2. Dies kann nur geschehen, wenn die kleineren Parteien, soweit sie wie die Deutsche Partei über besonders ausgeprägte regionale Schwerpunkte mit politischem Eigengewicht verfügen und durch ihre staatspolitische Mitarbeit ihre Existenzberechtigung erwiesen haben, nicht in ihrer weiteren selbständigen Entwicklung durch eine Sperrklausel gehindert werden, die sie nötigen könnte, Wahlabsprachen mit größeren Parteien vornehmen zu müssen und dadurch ihre Entscheidungsfreiheit und Unabhängigkeit etwa zu gefährden.

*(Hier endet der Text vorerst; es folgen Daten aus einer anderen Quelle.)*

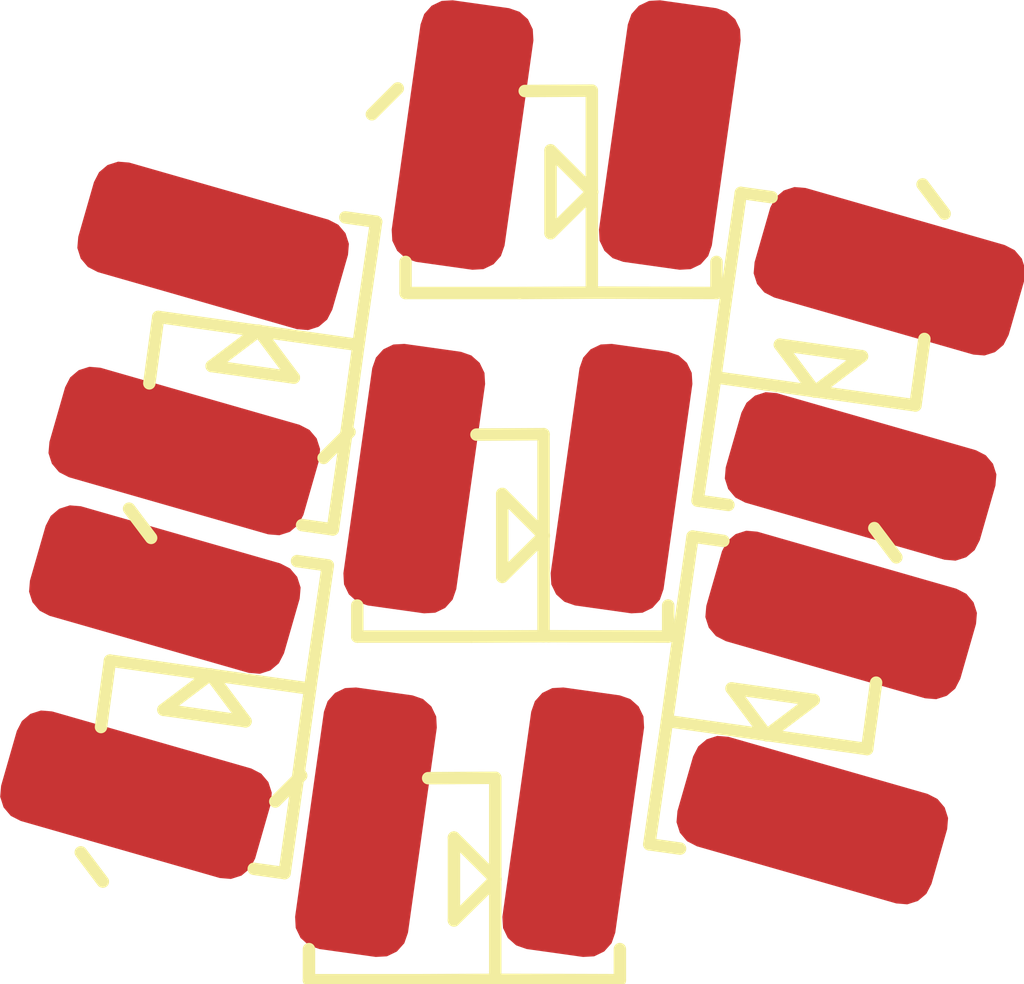
<source format=kicad_pcb>
(kicad_pcb (version 20221018) (generator pcbnew)

  (general
    (thickness 1.6)
  )

  (paper "A4")
  (layers
    (0 "F.Cu" signal)
    (31 "B.Cu" signal)
    (32 "B.Adhes" user "B.Adhesive")
    (33 "F.Adhes" user "F.Adhesive")
    (34 "B.Paste" user)
    (35 "F.Paste" user)
    (36 "B.SilkS" user "B.Silkscreen")
    (37 "F.SilkS" user "F.Silkscreen")
    (38 "B.Mask" user)
    (39 "F.Mask" user)
    (40 "Dwgs.User" user "User.Drawings")
    (41 "Cmts.User" user "User.Comments")
    (42 "Eco1.User" user "User.Eco1")
    (43 "Eco2.User" user "User.Eco2")
    (44 "Edge.Cuts" user)
    (45 "Margin" user)
    (46 "B.CrtYd" user "B.Courtyard")
    (47 "F.CrtYd" user "F.Courtyard")
    (48 "B.Fab" user)
    (49 "F.Fab" user)
    (50 "User.1" user)
    (51 "User.2" user)
    (52 "User.3" user)
    (53 "User.4" user)
    (54 "User.5" user)
    (55 "User.6" user)
    (56 "User.7" user)
    (57 "User.8" user)
    (58 "User.9" user)
  )

  (setup
    (pad_to_mask_clearance 0)
    (grid_origin 148 100)
    (pcbplotparams
      (layerselection 0x00010fc_ffffffff)
      (plot_on_all_layers_selection 0x0000000_00000000)
      (disableapertmacros false)
      (usegerberextensions false)
      (usegerberattributes true)
      (usegerberadvancedattributes true)
      (creategerberjobfile true)
      (dashed_line_dash_ratio 12.000000)
      (dashed_line_gap_ratio 3.000000)
      (svgprecision 4)
      (plotframeref false)
      (viasonmask false)
      (mode 1)
      (useauxorigin false)
      (hpglpennumber 1)
      (hpglpenspeed 20)
      (hpglpendiameter 15.000000)
      (dxfpolygonmode true)
      (dxfimperialunits true)
      (dxfusepcbnewfont true)
      (psnegative false)
      (psa4output false)
      (plotreference true)
      (plotvalue true)
      (plotinvisibletext false)
      (sketchpadsonfab false)
      (subtractmaskfromsilk false)
      (outputformat 1)
      (mirror false)
      (drillshape 1)
      (scaleselection 1)
      (outputdirectory "")
    )
  )

  (net 0 "")

  (footprint "Heptachron-Lib:CREE-PLCC2-angled" (layer "F.Cu") (at 148.466 96.683))

  (footprint "Heptachron-Lib:CREE-PLCC2-angled" (layer "F.Cu") (at 150.983 98.341 -98))

  (footprint "Heptachron-Lib:CREE-PLCC2-angled" (layer "F.Cu") (at 145.017 101.659 82))

  (footprint "Heptachron-Lib:CREE-PLCC2-angled" (layer "F.Cu") (at 147.534 103.317))

  (footprint "Heptachron-Lib:CREE-PLCC2-angled" (layer "F.Cu") (at 145.483 98.341 82))

  (footprint "Heptachron-Lib:CREE-PLCC2-angled" (layer "F.Cu") (at 150.517 101.659 -98))

  (footprint "Heptachron-Lib:CREE-PLCC2-angled" (layer "F.Cu") (at 148 100))

)

</source>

3. Der Antrag der Deutschen Partei und des Blocks, bei der Verteilung der Sitze auf Landeslisten alle Parteien zu berücksichtigen, die mindestens in zwei Bundesländern je 5 % der gültigen Zweitstimmen erhalten oder in mindestens drei Wahlkreisen ein Direktmandat errungen haben, würde den kleinen Parteien die Selbständigkeit ihrer politischen Vertretung sichern, zugleich aber eine unvertretbare Parteienzersplitterung unmöglich machen. Die Behauptung, durch den Antrag des BHE und der DP würde den Splittergruppen Tür und Tor in den Bundestag geöffnet werden, muß als eine
— verzeihen Sie, ich zitiere das harte Wortunfreundliche Unterstellung bezeichnet werden. Die vom BHE und der DP vorgeschlagene Wahlgesetzänderung sollte auch von den beiden großen Parteien, der Sozialdemokratischen Partei und insbesondere der Christlich-Demokratischen Union, unterstützt werden, da sie daran interessiert sein müssen, in jedem Fall echte Koalitionspartner mit eigener politischer Linie und keine Satellitenparteien zu gewinnen.
Ich beantrage, den Antrag der beiden Fraktionen an den Wahlrechtsausschuß zu überweisen.